> [Assigned task]
Without copying any picture, return all lines below exactly.

-- Source data follows --

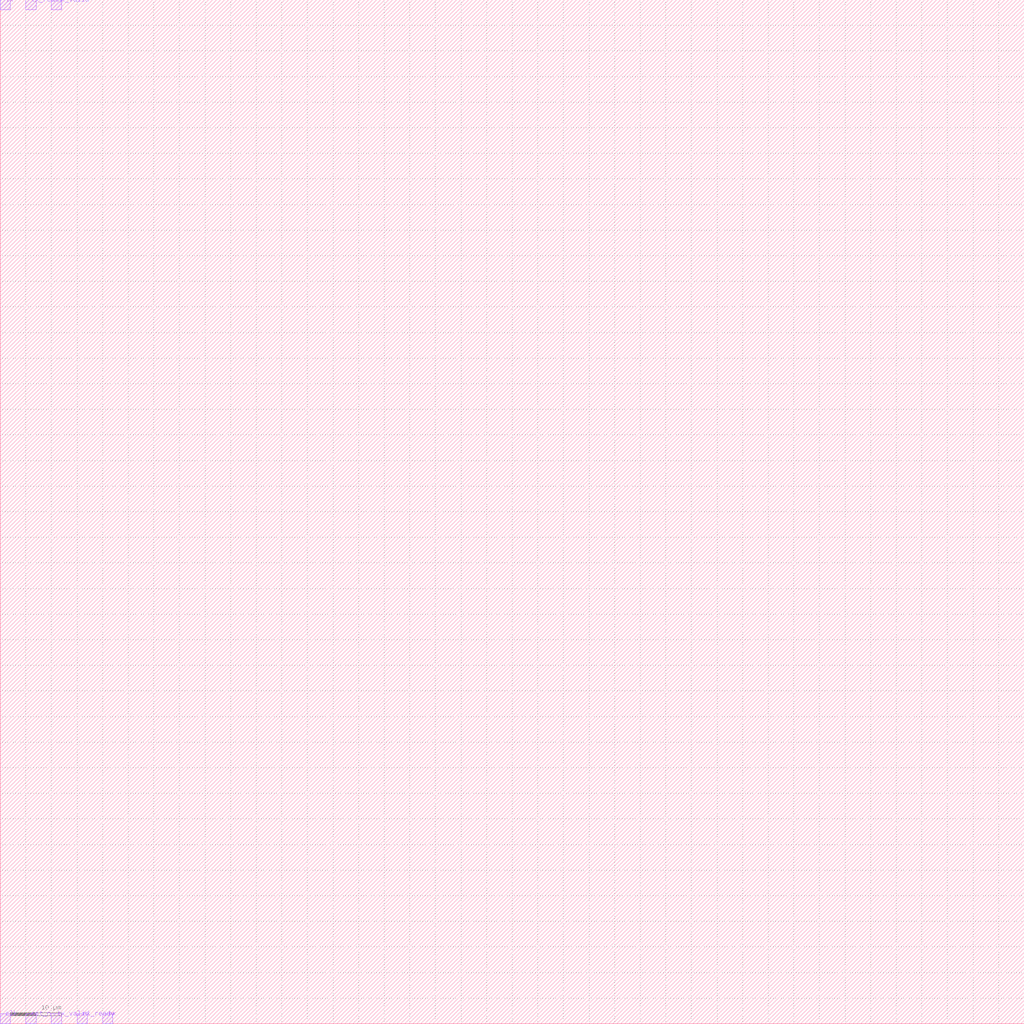
<source format=lef>
VERSION 5.8 ;
BUSBITCHARS "[]" ;
DIVIDERCHAR "/" ;

MACRO uart
  CLASS BLOCK ;
  ORIGIN 0 0 ;
  SIZE 200 BY 200 ;
  SYMMETRY X Y ;

  PIN clk
    DIRECTION INPUT ;
    USE SIGNAL ;
    PORT
      LAYER metal1 ;
      RECT 0 0 2 2 ;
    END
  END clk

  PIN rst_n
    DIRECTION INPUT ;
    USE SIGNAL ;
    PORT
      LAYER metal1 ;
      RECT 5 0 7 2 ;
    END
  END rst_n

  PIN tx_valid
    DIRECTION INPUT ;
    USE SIGNAL ;
    PORT
      LAYER metal1 ;
      RECT 10 0 12 2 ;
    END
  END tx_valid

  PIN rx_ready
    DIRECTION INPUT ;
    USE SIGNAL ;
    PORT
      LAYER metal1 ;
      RECT 15 0 17 2 ;
    END
  END rx_ready

  PIN rx
    DIRECTION INPUT ;
    USE SIGNAL ;
    PORT
      LAYER metal1 ;
      RECT 20 0 22 2 ;
    END
  END rx

  PIN tx
    DIRECTION OUTPUT ;
    USE SIGNAL ;
    PORT
      LAYER metal1 ;
      RECT 0 198 2 200 ;
    END
  END tx

  PIN tx_ready
    DIRECTION OUTPUT ;
    USE SIGNAL ;
    PORT
      LAYER metal1 ;
      RECT 5 198 7 200 ;
    END
  END tx_ready

  PIN rx_valid
    DIRECTION OUTPUT ;
    USE SIGNAL ;
    PORT
      LAYER metal1 ;
      RECT 10 198 12 200 ;
    END
  END rx_valid

END uart

END LIBRARY

</source>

-- Source data concluded --

> [Task answer]
<source format=lef>
VERSION 5.8 ;
BUSBITCHARS "[]" ;
DIVIDERCHAR "/" ;

MACRO uart
  CLASS BLOCK ;
  ORIGIN 0 0 ;
  SIZE 200 BY 200 ;
  SYMMETRY X Y ;

  PIN clk
    DIRECTION INPUT ;
    USE SIGNAL ;
    PORT
      LAYER metal1 ;
      RECT 0 0 2 2 ;
    END
  END clk

  PIN rst_n
    DIRECTION INPUT ;
    USE SIGNAL ;
    PORT
      LAYER metal1 ;
      RECT 5 0 7 2 ;
    END
  END rst_n

  PIN tx_valid
    DIRECTION INPUT ;
    USE SIGNAL ;
    PORT
      LAYER metal1 ;
      RECT 10 0 12 2 ;
    END
  END tx_valid

  PIN rx_ready
    DIRECTION INPUT ;
    USE SIGNAL ;
    PORT
      LAYER metal1 ;
      RECT 15 0 17 2 ;
    END
  END rx_ready

  PIN rx
    DIRECTION INPUT ;
    USE SIGNAL ;
    PORT
      LAYER metal1 ;
      RECT 20 0 22 2 ;
    END
  END rx

  PIN tx
    DIRECTION OUTPUT ;
    USE SIGNAL ;
    PORT
      LAYER metal1 ;
      RECT 0 198 2 200 ;
    END
  END tx

  PIN tx_ready
    DIRECTION OUTPUT ;
    USE SIGNAL ;
    PORT
      LAYER metal1 ;
      RECT 5 198 7 200 ;
    END
  END tx_ready

  PIN rx_valid
    DIRECTION OUTPUT ;
    USE SIGNAL ;
    PORT
      LAYER metal1 ;
      RECT 10 198 12 200 ;
    END
  END rx_valid

END uart

END LIBRARY

</source>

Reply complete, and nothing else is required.